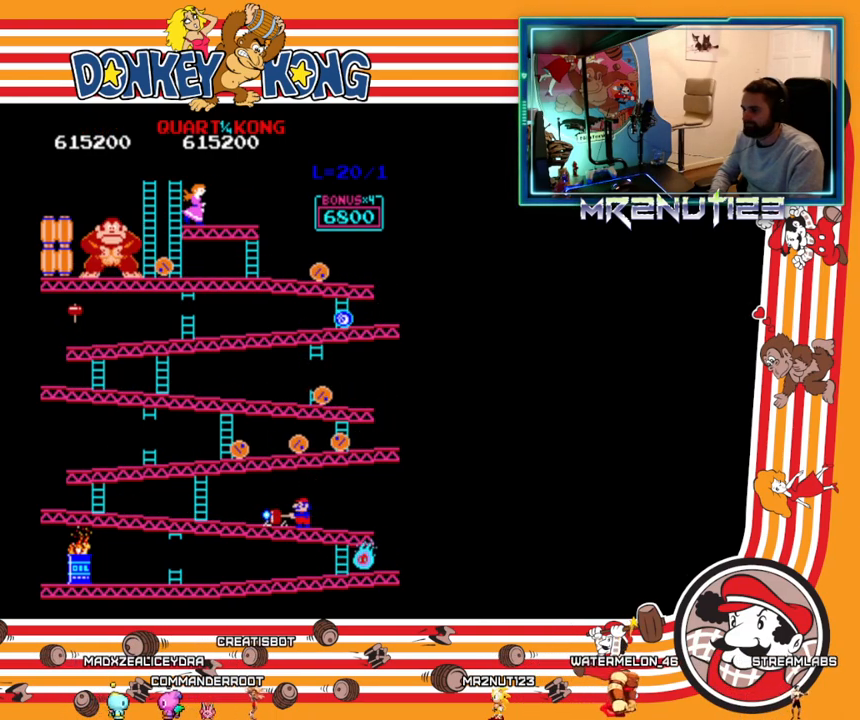
{"buttons": ["DPAD_LEFT"], "events": [[250, "DPAD_RIGHT", "down"], [467, "DPAD_RIGHT", "up"], [483, "DPAD_LEFT", "down"]]}
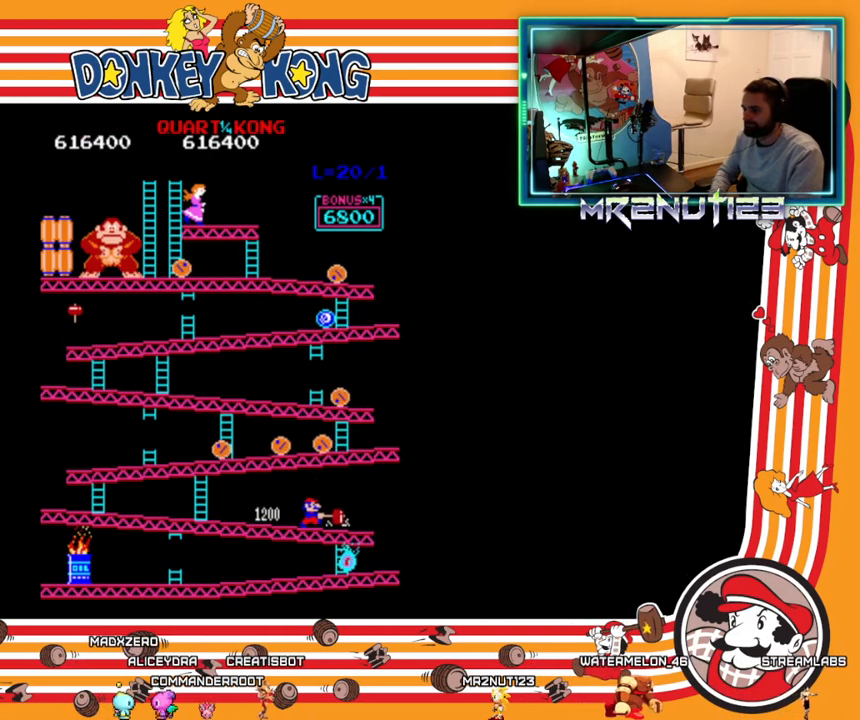
{"buttons": ["DPAD_RIGHT"], "events": [[233, "DPAD_LEFT", "up"], [250, "DPAD_RIGHT", "down"]]}
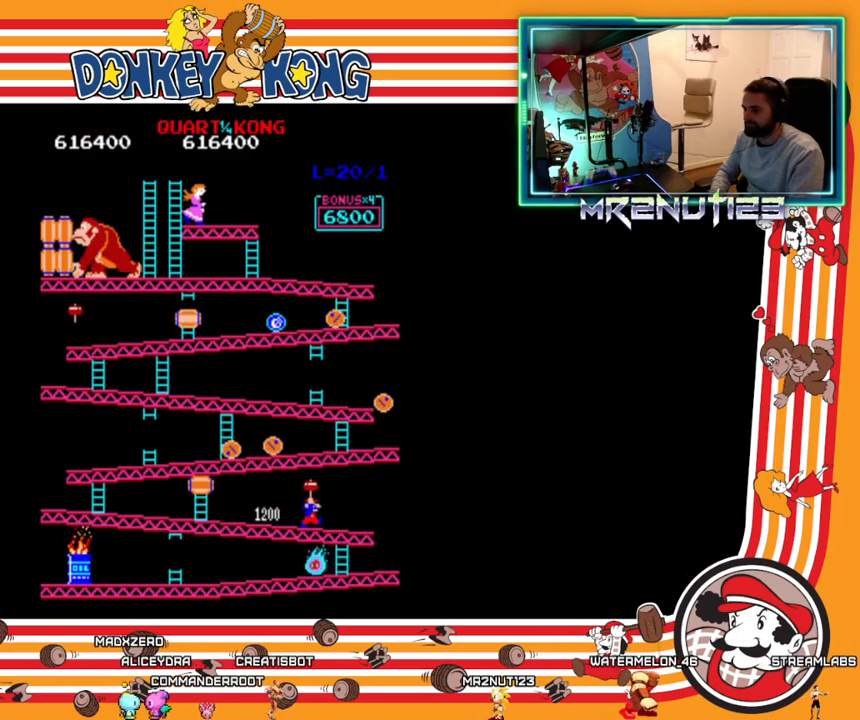
{"buttons": ["DPAD_LEFT"], "events": [[33, "DPAD_RIGHT", "up"], [50, "DPAD_LEFT", "down"]]}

==============================

▸ **Directions**
Pictures do not belong in the copy. Reproduce the rest of the data exactly.

▸ **Solution to this task**
{"buttons": ["DPAD_LEFT"], "events": [[250, "DPAD_RIGHT", "down"], [467, "DPAD_RIGHT", "up"], [483, "DPAD_LEFT", "down"]]}
{"buttons": ["DPAD_RIGHT"], "events": [[233, "DPAD_LEFT", "up"], [250, "DPAD_RIGHT", "down"]]}
{"buttons": ["DPAD_LEFT"], "events": [[33, "DPAD_RIGHT", "up"], [50, "DPAD_LEFT", "down"]]}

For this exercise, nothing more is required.